Миша Кульчицкий: «Разностью между поэзией и прозой является то, что проза светит, но не греет, поэзия — греет, но не светит. Во всяком случае не светит. Шутка?»

Четвертым был наш школьный товарищ Зюня Биркинблит — наше «богемное крыло». Судьба его была интересна. В первые годы после войны он был оперуполномоченным Смерша дивизии. После демобилизации — директором школы-колонии. Его запись сделана была небрежно, не все удалось прочесть. «Может быть, я вру, но мне кажется, что я бы, с девушкой на кровати лежа и прелюбодействуя с ней, обменял бы ее самый… (неразборчиво)… кусочек стиха… (неразборчиво)… об этой же самой страсти»

Некоторую конкретность разговорам во время первых каникул придают сохранившиеся письма Зиновия Биркинблита (Зюни). В одном из них он вспоминает: «Как-то вечером мы встретились под “Яковлевскими” часами <место обычных свиданий харьковских влюбленных>. Человек пять, среди них Гриша (Левин) и Борис. Затеяли разговор о величии Сталина, а Борис и бахнул: “Если Сталин проявит себя, как Бонапарт, он заслуживает смертной казни”. За точность не ручаюсь, но что-то подобное Борис сказал». Так написано в письме, однако среди близких друзей Зюня слыл легкомысленным трепачом. Борис мог так думать и, наверно, именно так думал; но по части высказывания вслух подобных мыслей Слуцкий был чрезвычайно осторожен. Он не только сам не высказывался подобным образом, но демонстративно пресекал такие разговоры, если они возникали в его присутствии (П. Г.).

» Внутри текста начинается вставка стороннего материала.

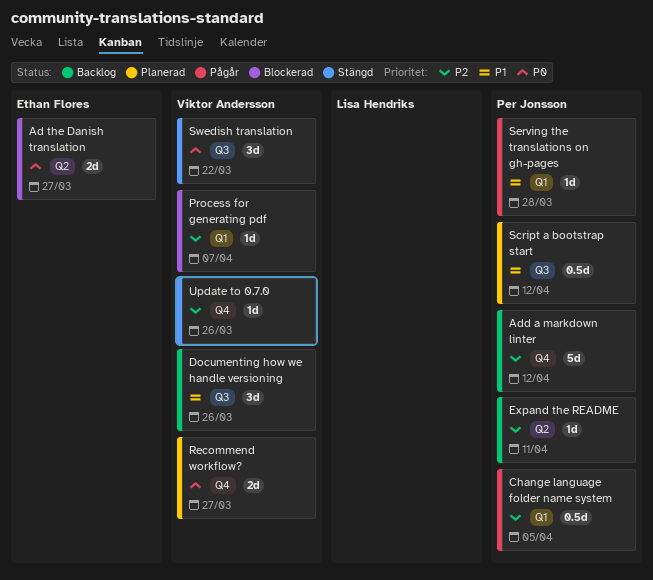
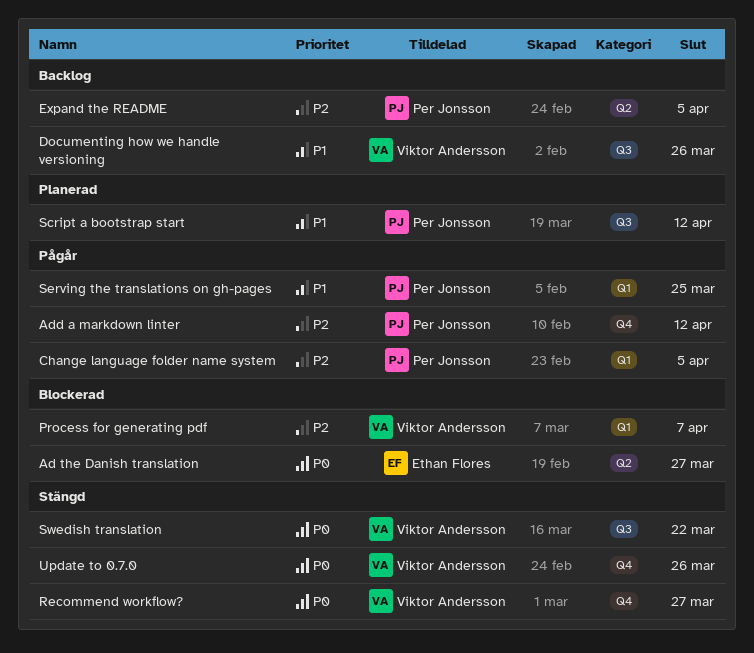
Add a markdown linter, status: Backlog -> Pågår
Expand the README, due: Apr 11 -> Apr 5
Recommend workflow?, status: Planerad -> Stängd
Serving the translations on gh-pages, due: Mar 28 -> Mar 25
Update to 0.7.0, priority: P2 -> P0

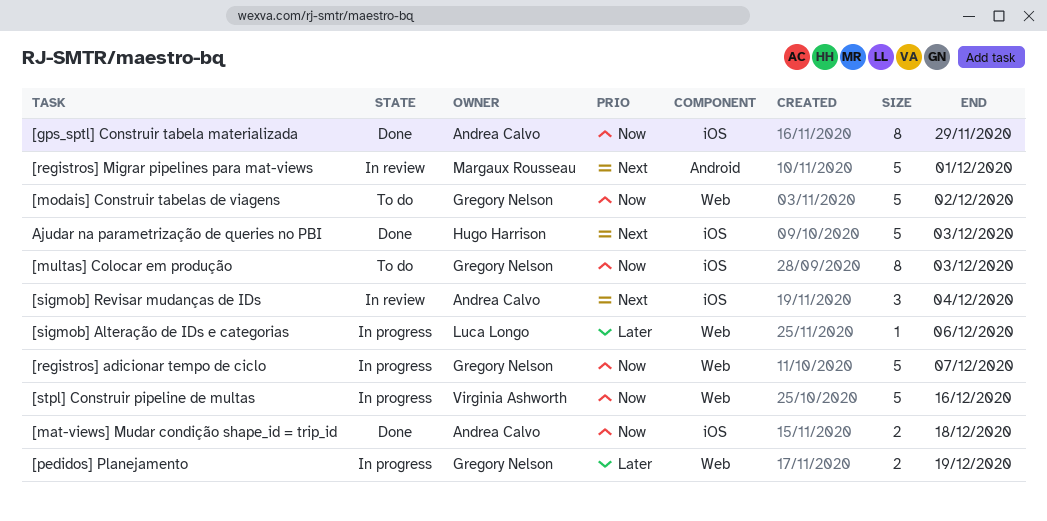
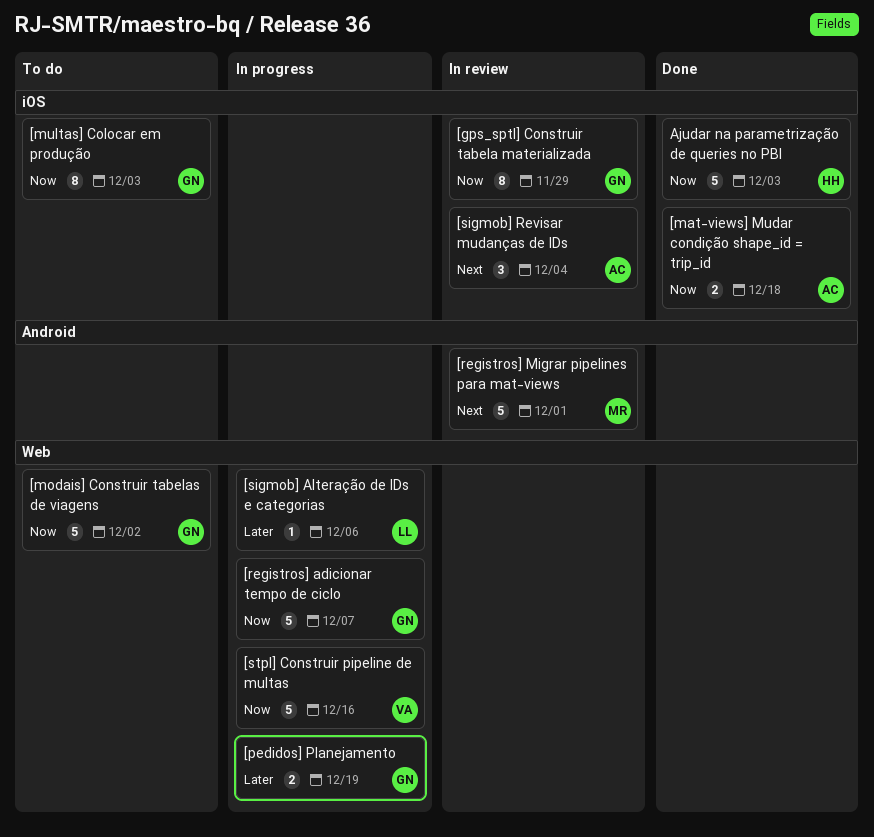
[gps_sptl] Construir tabela materializada, status: Done -> In review
[gps_sptl] Construir tabela materializada, owner: Andrea Calvo -> Gregory Nelson
Ajudar na parametrização de queries no PBI, priority: Next -> Now

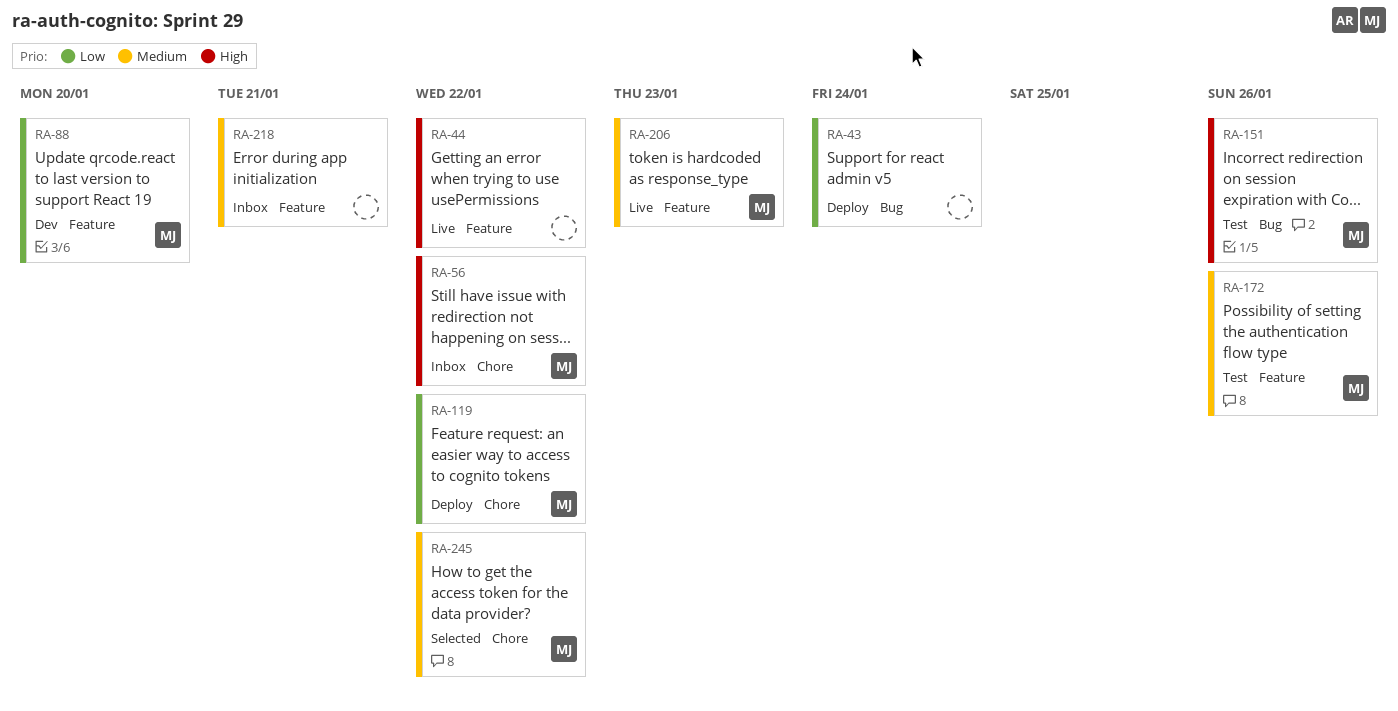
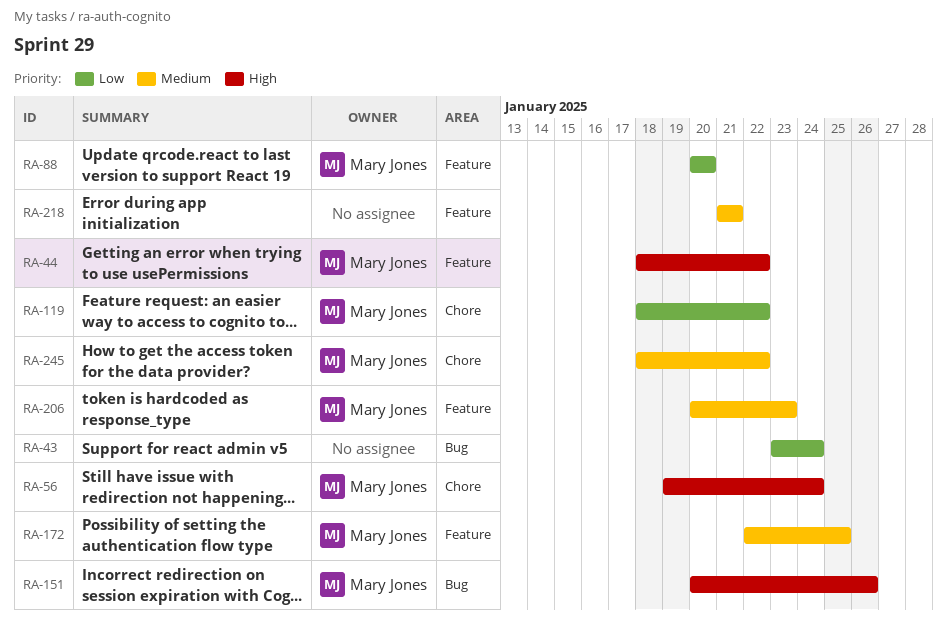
RA-44, owner: none -> Mary Jones
RA-56, due: Jan 22 -> Jan 24
RA-172, due: Jan 26 -> Jan 25

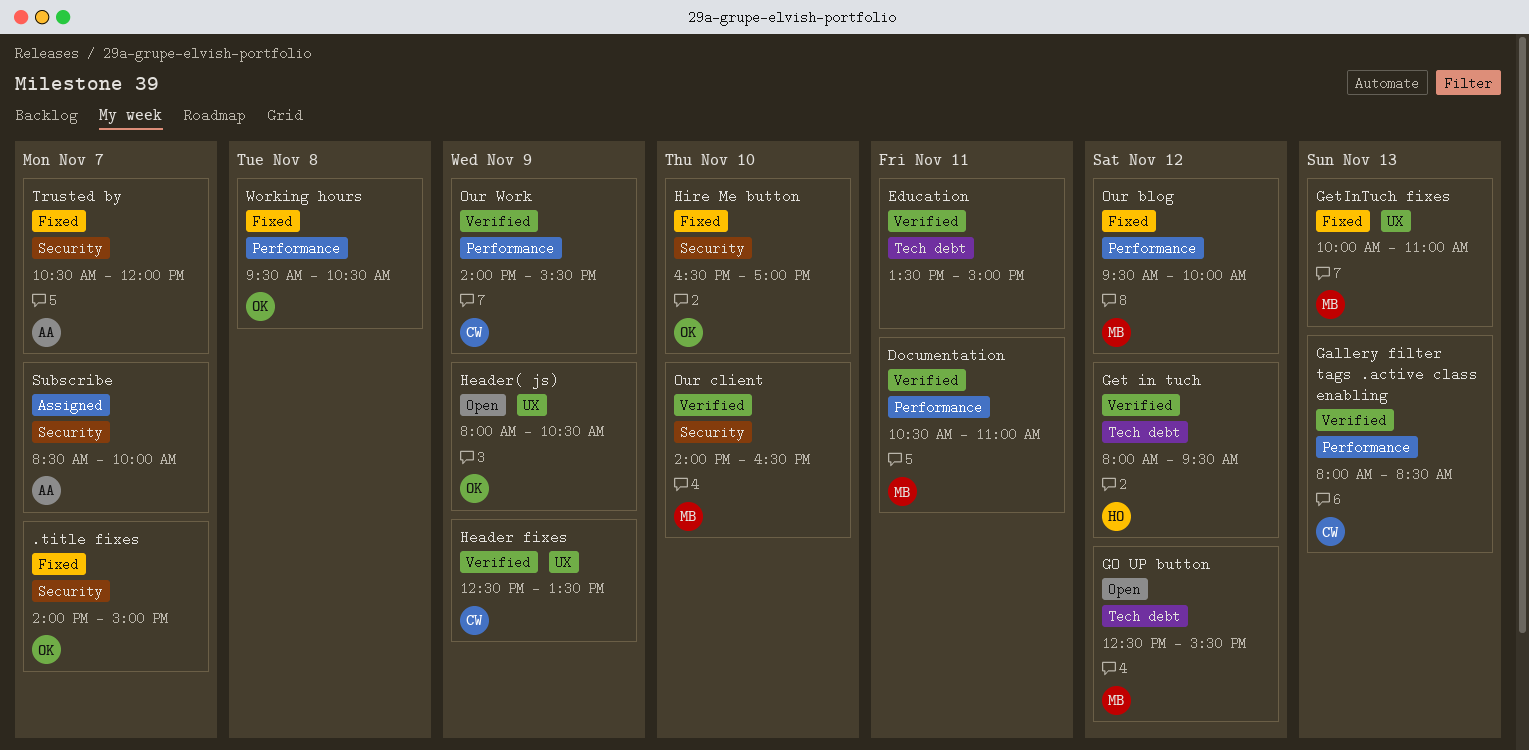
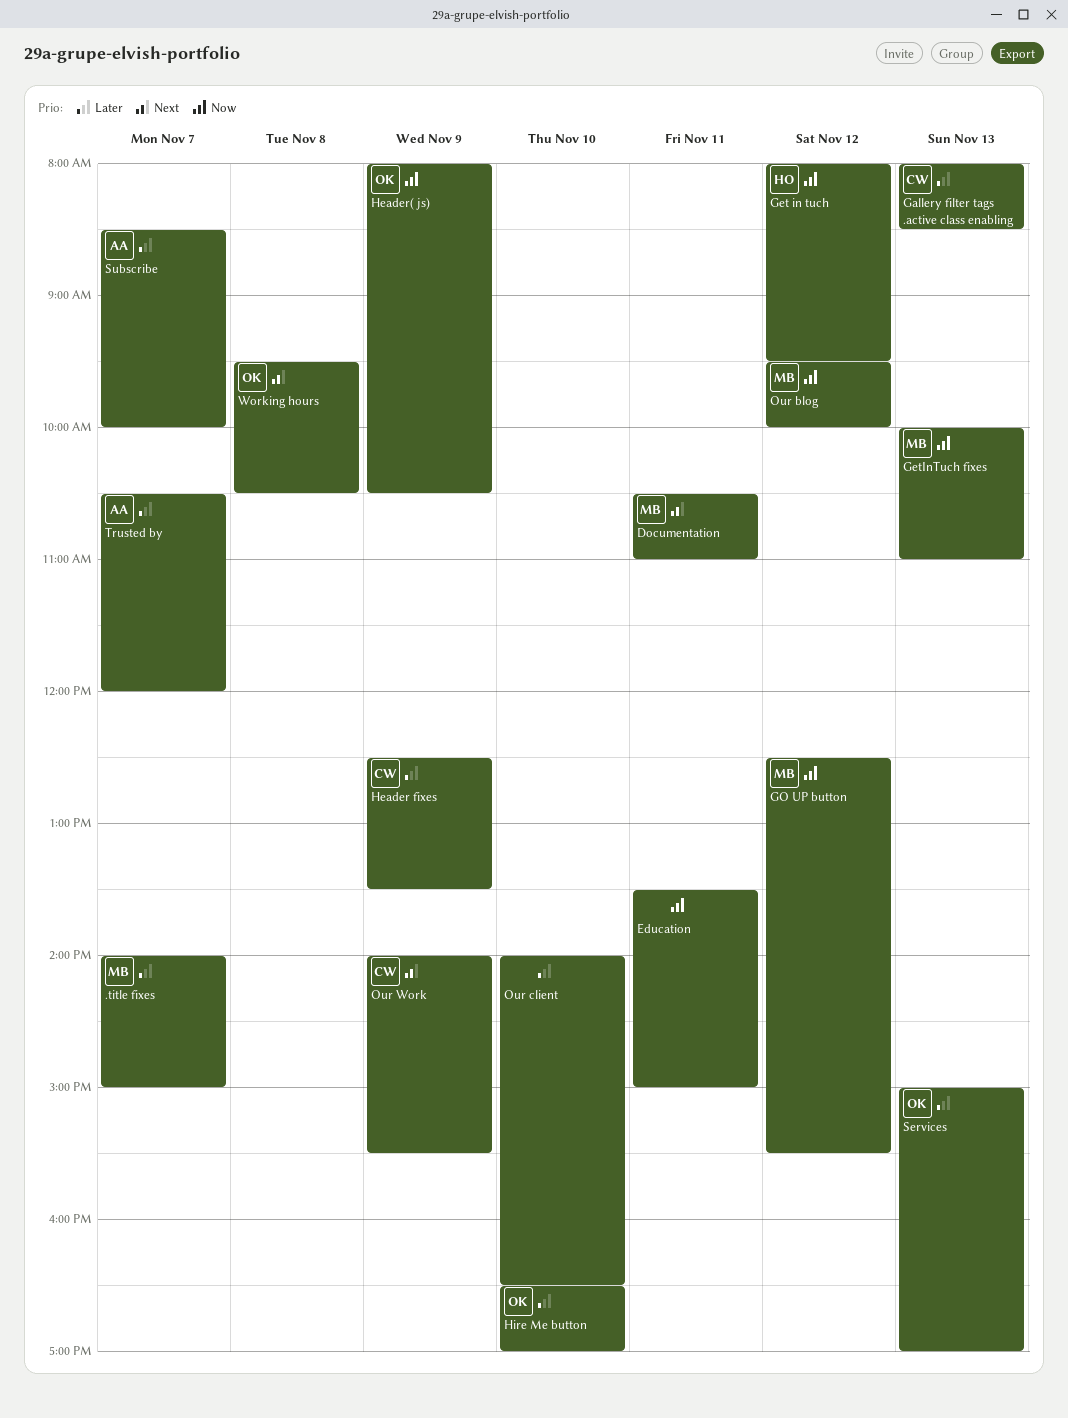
.title fixes, owner: OK -> MB
Our client, owner: MB -> none
Services: none -> present

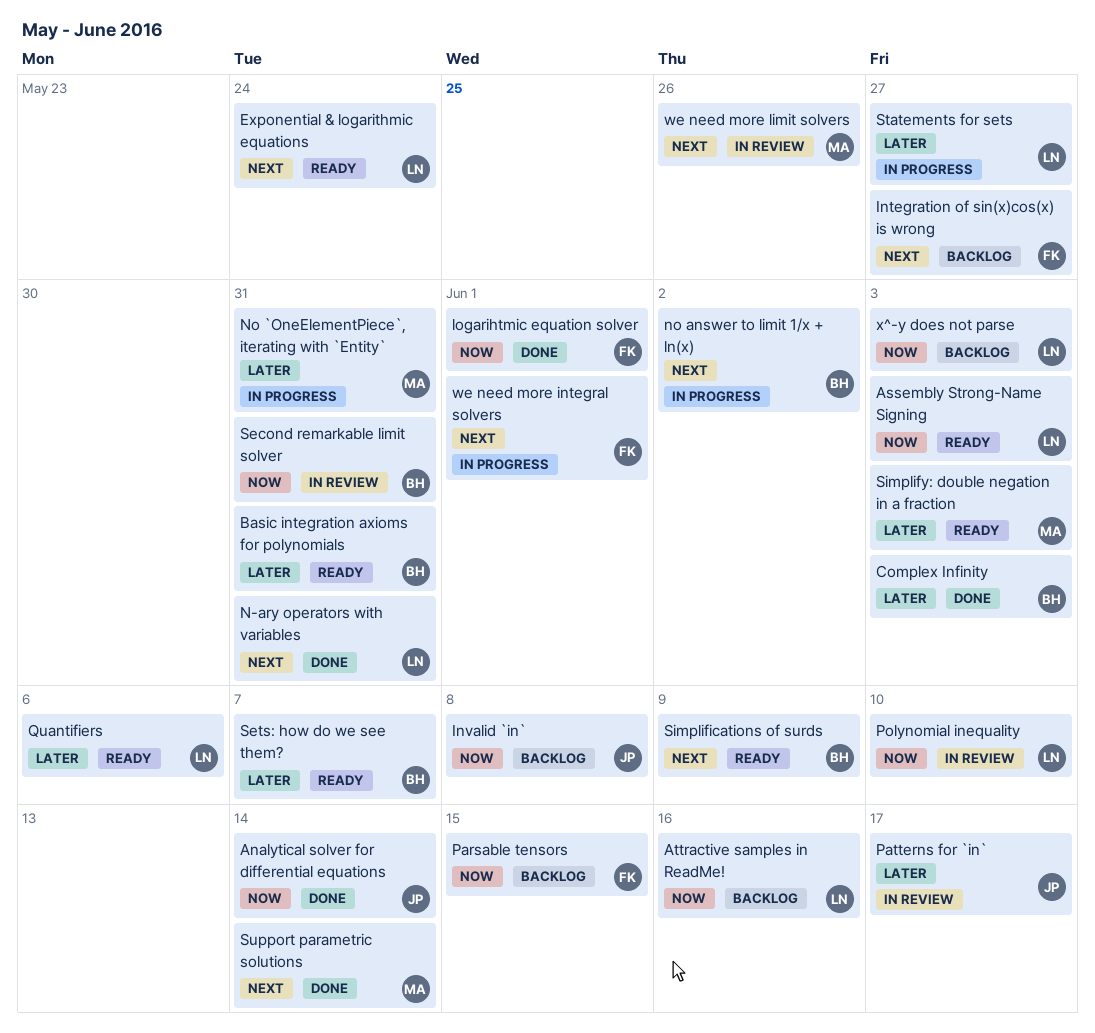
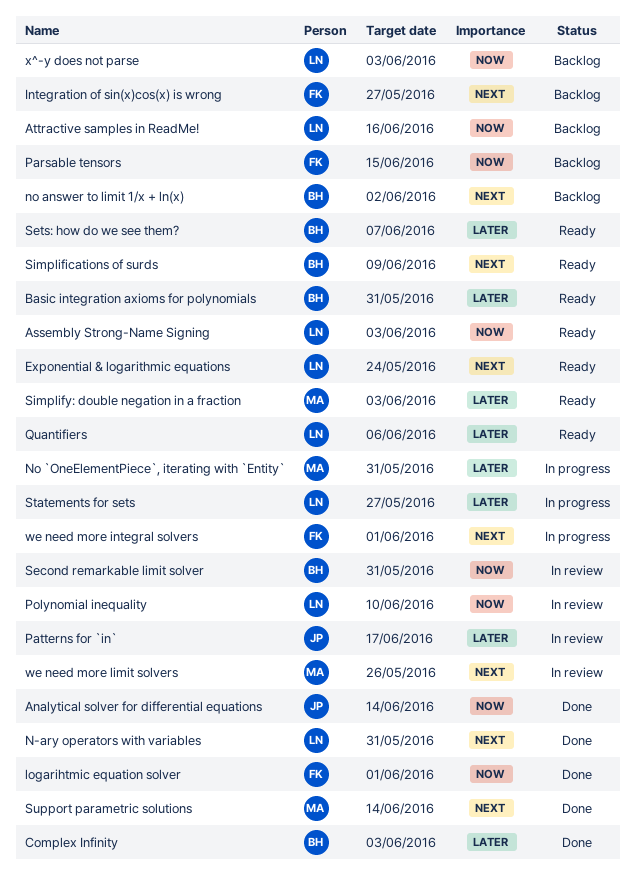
Invalid `in`: present -> none
no answer to limit 1/x + ln(x), status: In progress -> Backlog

Впрочем, здесь встает непростой вопрос интерпретации оборванного, отрывочного высказывания. Что могло означать: «Проявить себя, как Бонапарт» — в устах «харьковского робеспьериста»? Культ Сталина в ту пору достиг таких высот, какие и не снились ни первому консулу, ни императору Франции, Наполеону Бонапарту. О чем тогда мог говорить Борис Слуцкий? О реставрации монархии, старого режима, каковая фактически происходила во Франции уже при Наполеоне? Об агрессивной внешней политике Бонапарта? В 1937 году в бонапартизме обвиняли главного врага Сталина, высланного им за рубеж и еще не убитого им Троцкого: он был заклеймен как авантюрист и вспышкопускатель, готовый к агрессии и экспорту революции. Насколько плох был «экспорт революции» для молодого Бориса Слуцкого, автора восторженных стихов о советско-польских войнах? Насколько плох был Бонапарт для молодого провинциала, приехавшего завоевывать столицу и писавшего оттуда своему другу о тех из студентов, кто ему нравился: «… провинциальные отличники, народ с гонором, с бонапартовскими замашками»?

Совершенно очевидно, что и себя самого Борис Слуцкий числил в «провинциальных отличниках», с «бонапартовскими замашками». Тогда почему же он мог сказать нечто такое, что запомнилось одному из собеседников, как: «Если Сталин проявит себя, как Бонапарт, он заслуживает смертной казни»? Вероятнее всего, потому, что он полагал: в истории русской революции каждому отведено свое место. Человеку, ответственному за страну, невместно рисковать. Это должны делать другие. Им полагаются «бонапартовские» замашки, но не ему.